The Richmond takeover battle is a classic example of the ineffective rules and elitist characteristics of the New Zealand sharemarket. It also illustrates that when Lion Nathan is forced to sell Montana shares it can easily buy them back within a short time.
PPCS was first rebuffed by a High Court decision in 1997. In 2000, it had its 35.6 per cent shareholding confiscated for a breach of Richmond's constitution yet just 10 months later it owned these shares again and had effective control of the Hawkes Bay company.
How could this happen? What is the point of forcing a defaulter to sell shares if these can be repurchased from the same party in less than a year?
Was there any agreement between PPCS and Active Equities regarding the 35.8 per cent shareholding? Was Talley Fisheries offered vendor finance and what were the terms of the $12.5 million redeemable preference shares issued by Active Equities to PPCS?
How can control of a company be obtained without widespread shareholder involvement and against the wishes of directors?
The two most important Richmond shareholders were Active Equities with 35.6 per cent and Mr Spencer on 10 per cent. Mr Spencer received more than half his shares in a placement at $1.20 a share, yet he sold to PPCS when the board was strongly opposed to the South Island company.
In most cases it doesn't really matter to the sellers of large shareholdings whether the new owner is good for the company or not. One could argue that it is not particularly important from Mr Spencer's perspective because he still owns 20 per cent of Affco, Richmond's main competitor in the North Island.
The Richmond transaction is a major boost to Active Equities. The Wellington-based company has 4000 shares, issued at $10,000 each, and more than 60 shareholders.

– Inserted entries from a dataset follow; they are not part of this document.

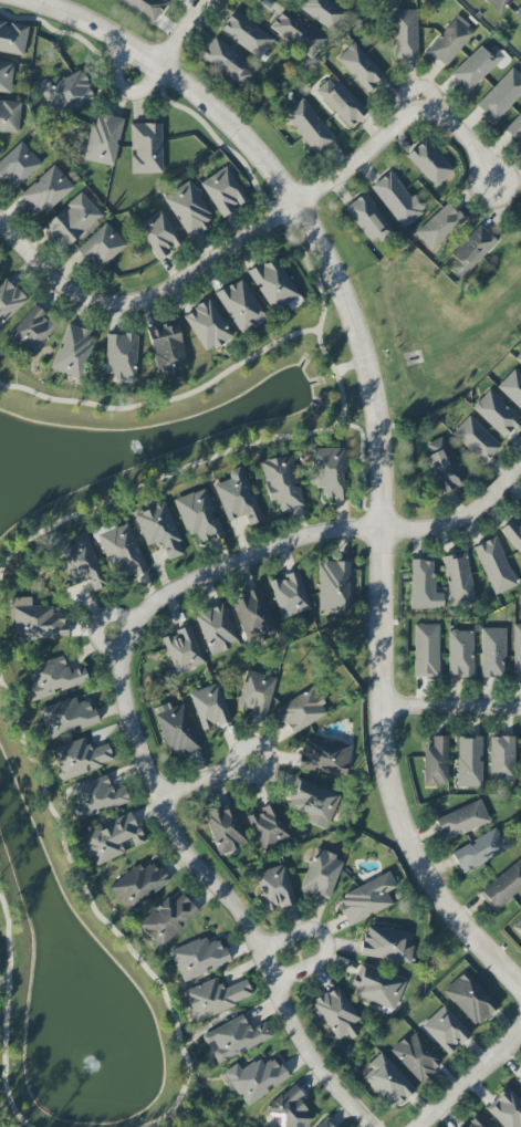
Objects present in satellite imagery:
building: (499, 4)
building: (145, 7)
building: (324, 13)
building: (518, 14)
road: (178, 33)
building: (297, 33)
building: (246, 35)
building: (405, 35)
building: (12, 38)
building: (449, 41)
building: (227, 61)
building: (360, 67)
building: (476, 67)
building: (5, 76)
building: (67, 94)
building: (501, 96)
building: (341, 102)
building: (9, 116)
building: (309, 127)
building: (515, 130)
road: (454, 136)
building: (103, 140)
building: (146, 148)
building: (430, 163)
building: (17, 165)
building: (45, 192)
building: (223, 192)
building: (398, 200)
building: (188, 209)
road: (273, 215)
building: (368, 219)
building: (72, 221)
building: (440, 226)
building: (159, 235)
building: (101, 247)
building: (471, 251)
road: (47, 271)
building: (275, 286)
building: (9, 300)
building: (241, 306)
building: (207, 326)
building: (32, 330)
building: (167, 349)
building: (73, 351)
building: (120, 356)
building: (518, 358)
building: (512, 388)
building: (496, 414)
road: (379, 437)
building: (476, 439)
fountain: (149, 440)
building: (442, 466)
building: (329, 472)
building: (282, 483)
building: (238, 498)
building: (199, 516)
building: (158, 529)
road: (324, 533)
building: (513, 535)
building: (122, 550)
building: (495, 566)
building: (458, 579)
building: (424, 586)
building: (333, 587)
building: (289, 595)
building: (252, 614)
building: (36, 621)
building: (216, 629)
building: (182, 650)
building: (426, 650)
building: (516, 651)
building: (493, 652)
building: (460, 653)
building: (52, 678)
building: (256, 693)
road: (449, 705)
building: (210, 707)
building: (301, 711)
building: (67, 717)
building: (176, 730)
building: (324, 756)
building: (79, 758)
building: (501, 758)
building: (469, 761)
building: (436, 762)
road: (202, 777)
building: (95, 797)
building: (312, 801)
building: (462, 820)
building: (267, 826)
building: (225, 829)
building: (111, 839)
building: (479, 851)
building: (321, 874)
building: (138, 885)
road: (217, 887)
building: (502, 887)
building: (275, 888)
building: (366, 900)
building: (169, 919)
building: (517, 927)
building: (387, 944)
road: (323, 947)
building: (198, 958)
building: (377, 987)
building: (215, 997)
building: (470, 999)
building: (337, 1013)
building: (445, 1030)
building: (235, 1038)
building: (416, 1057)
fountain: (94, 1060)
road: (470, 1078)
building: (254, 1080)
building: (519, 1080)
building: (387, 1082)
building: (289, 1109)
building: (506, 1109)
building: (475, 1123)
building: (324, 1124)

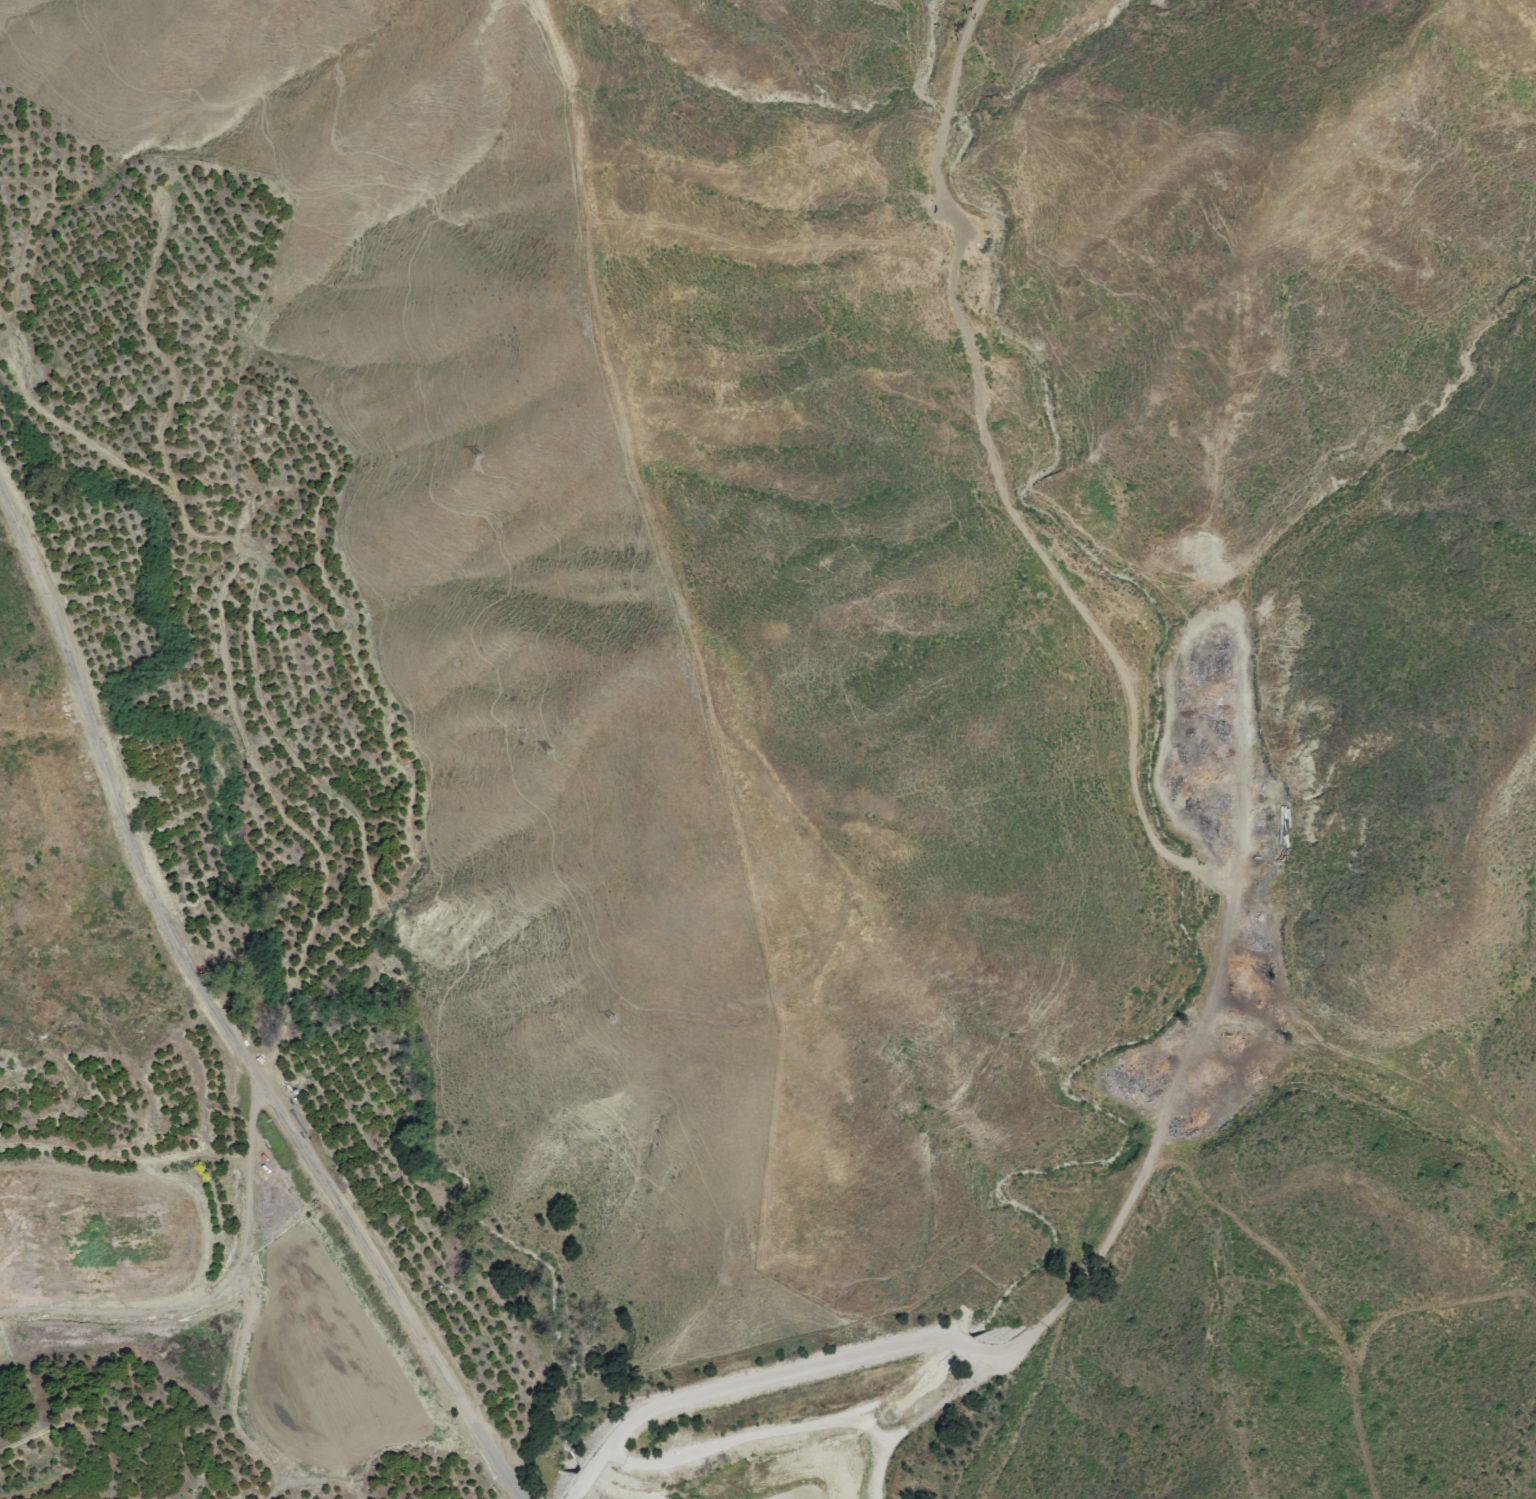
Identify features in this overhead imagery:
road: (119, 793)
road: (1232, 904)
road: (393, 1289)
road: (221, 1292)

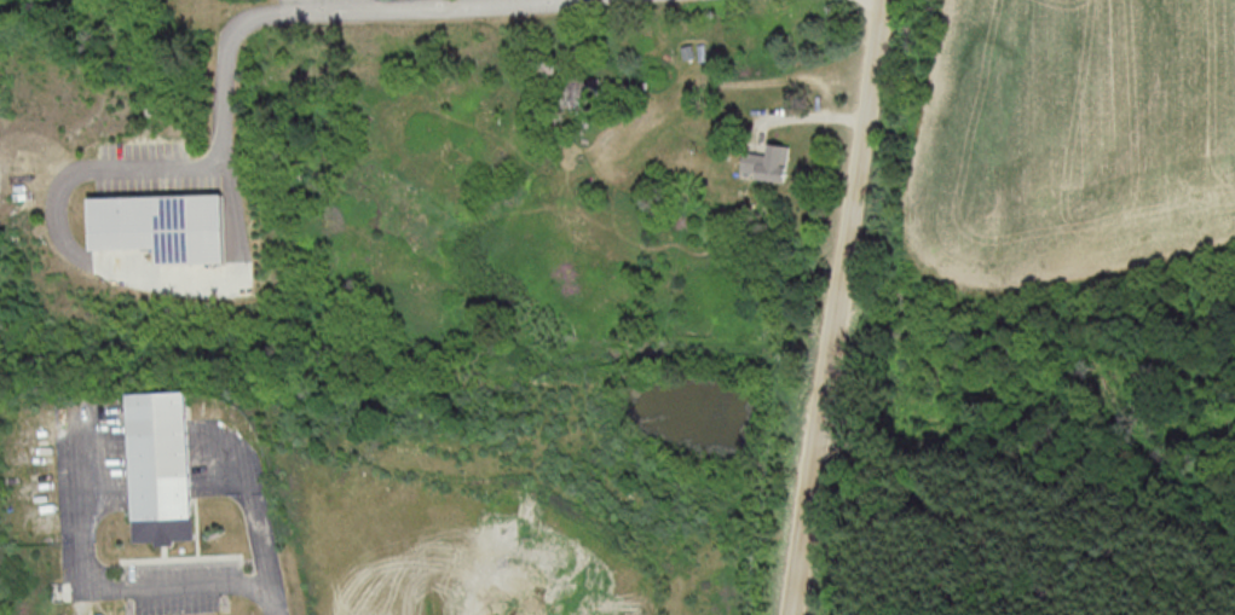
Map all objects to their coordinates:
road: (304, 6)
road: (224, 73)
road: (798, 112)
building: (766, 162)
building: (157, 225)
road: (836, 307)
building: (159, 467)
road: (257, 518)
road: (124, 587)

Its shares are quoted on the unlisted securities market and have traded in a range of $12,000 to $12,500 over recent months.
The Richmond shareholding is its largest asset, representing 41 per cent of total assets as at December 31.
The profit on the sale of the Hawkes Bay company represents an estimated $5,800 a share, yet Active Equities' share price has increased only $500 to $13,000 since the sale announcement.
Perhaps investors have unwarranted concerns over Commerce Commission approval or are unconvinced Active Equities is entitled to all the profits from the Richmond sale.